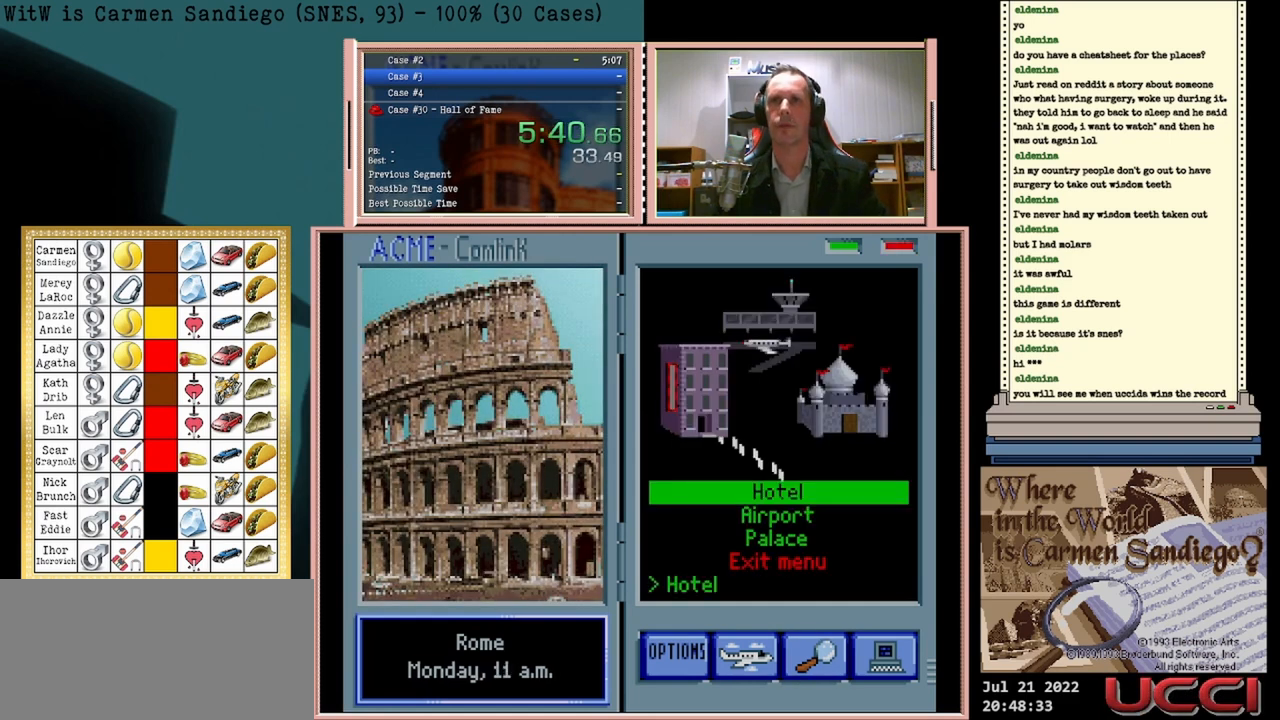
{"buttons": ["A"], "events": []}
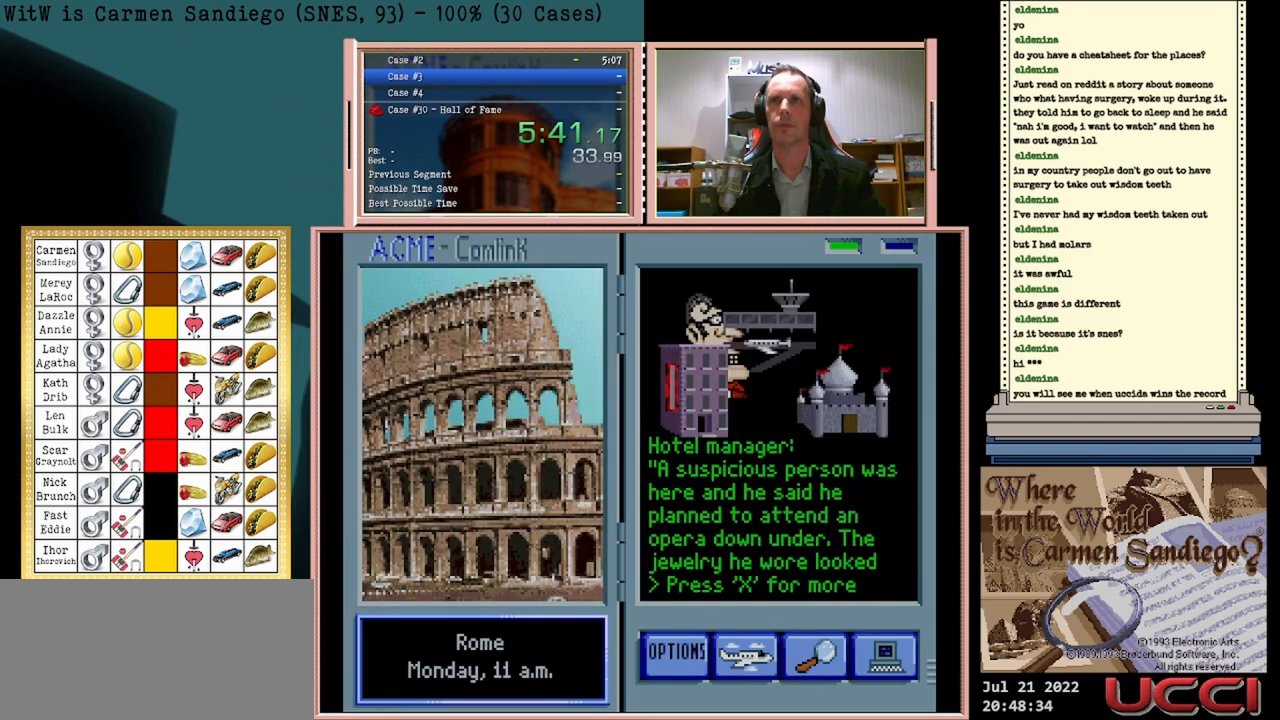
{"buttons": [], "events": [[292, "A", "up"]]}
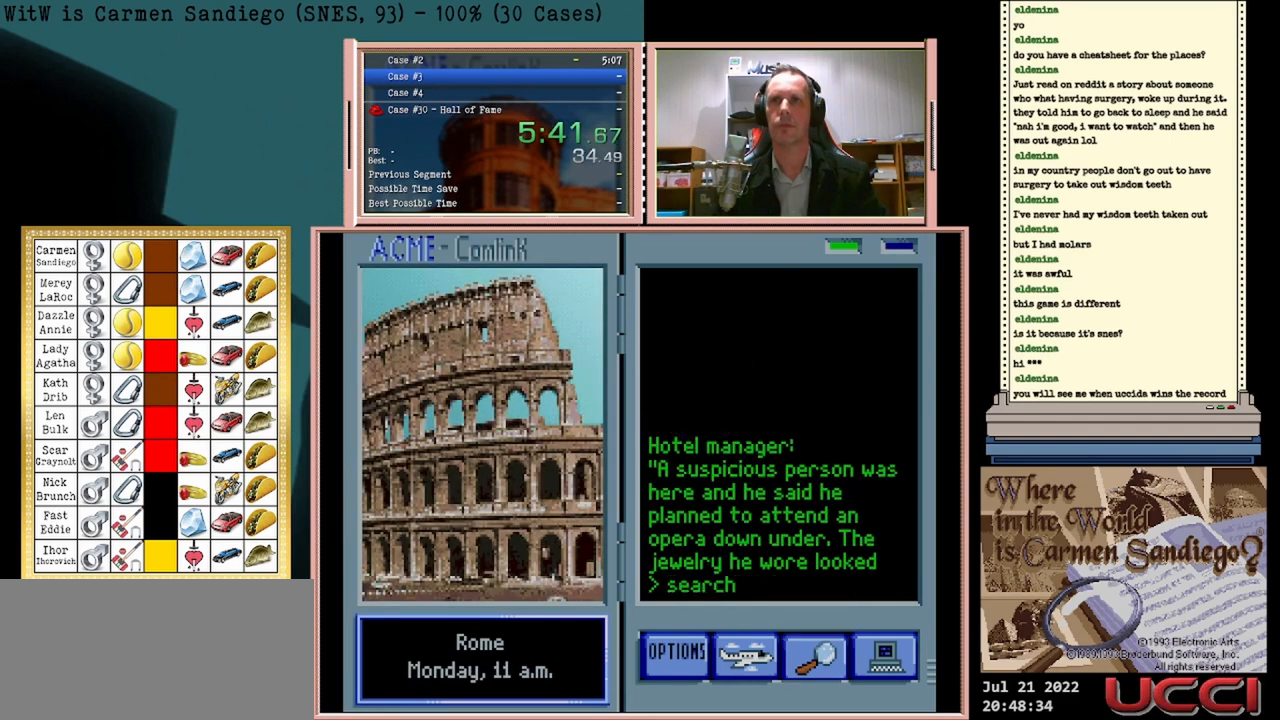
{"buttons": [], "events": []}
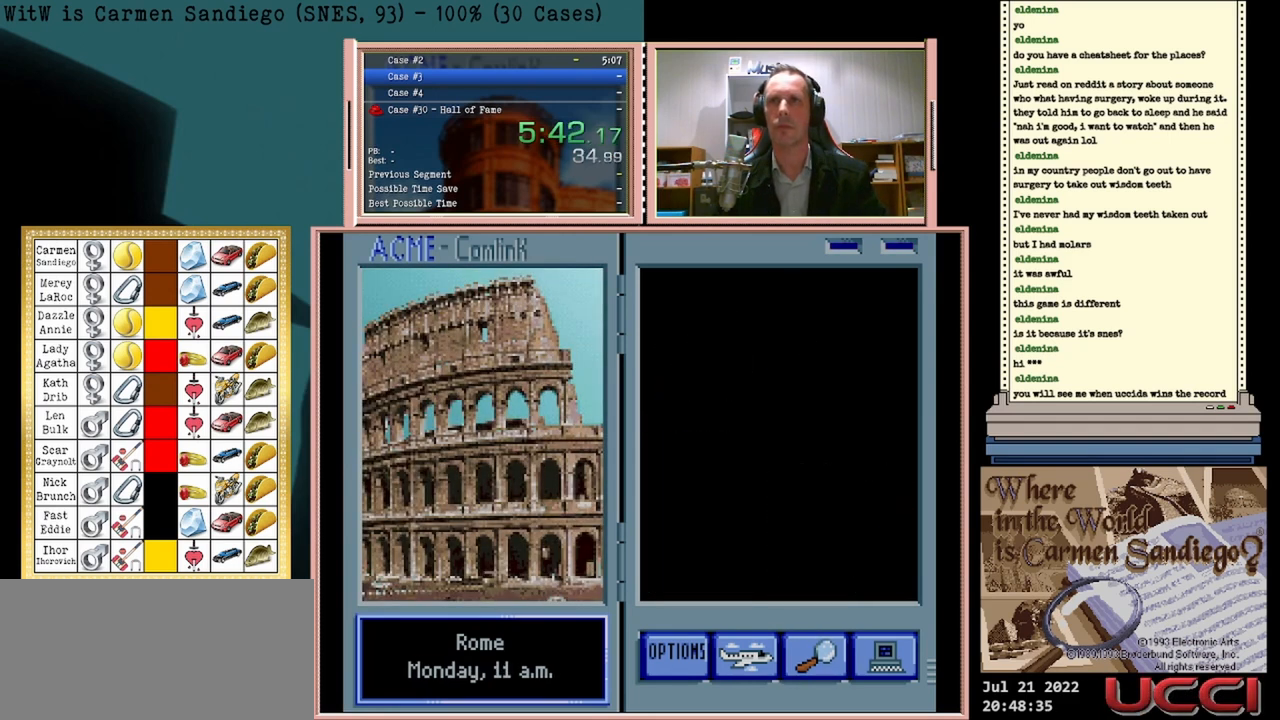
{"buttons": [], "events": []}
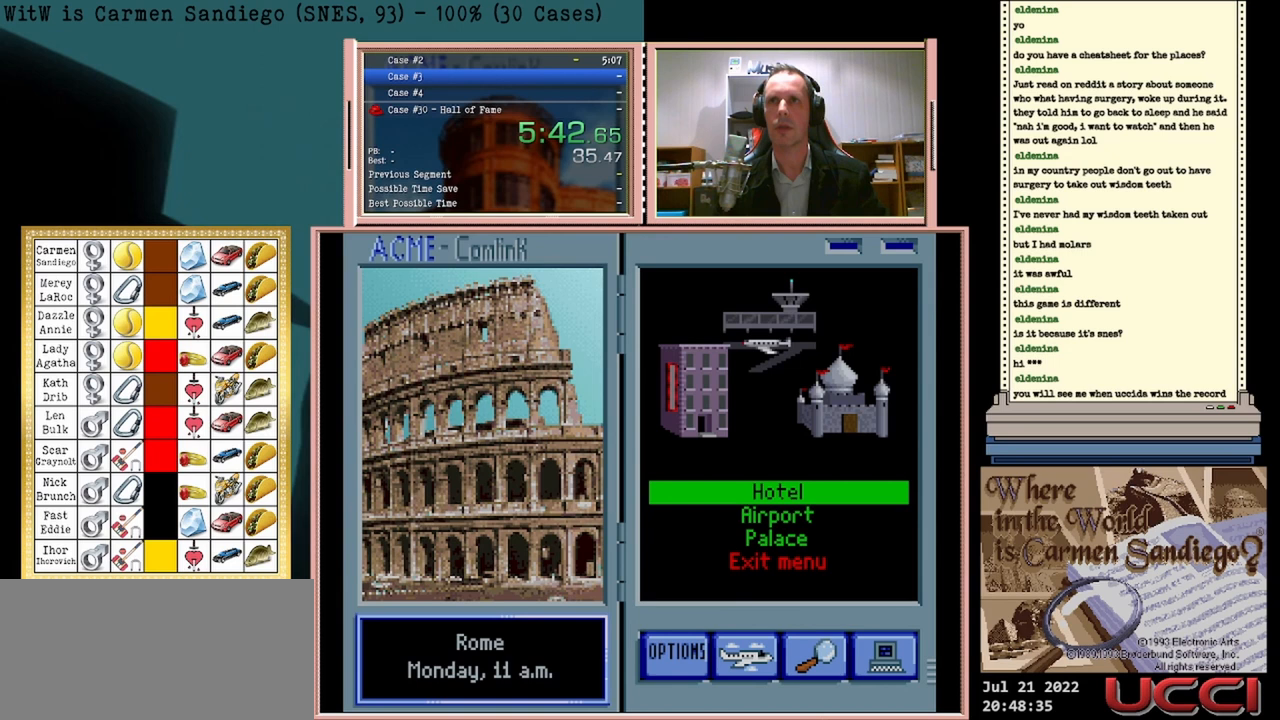
{"buttons": [], "events": [[292, "A", "down"], [417, "A", "up"]]}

WHAT YOU ARE ASKED TO DO = Print the records word for word and exclude any picture they hold.

OUTPUT FOR THIS EXERCISE =
{"buttons": ["A"], "events": []}
{"buttons": [], "events": [[292, "A", "up"]]}
{"buttons": [], "events": []}
{"buttons": [], "events": []}
{"buttons": [], "events": [[292, "A", "down"], [417, "A", "up"]]}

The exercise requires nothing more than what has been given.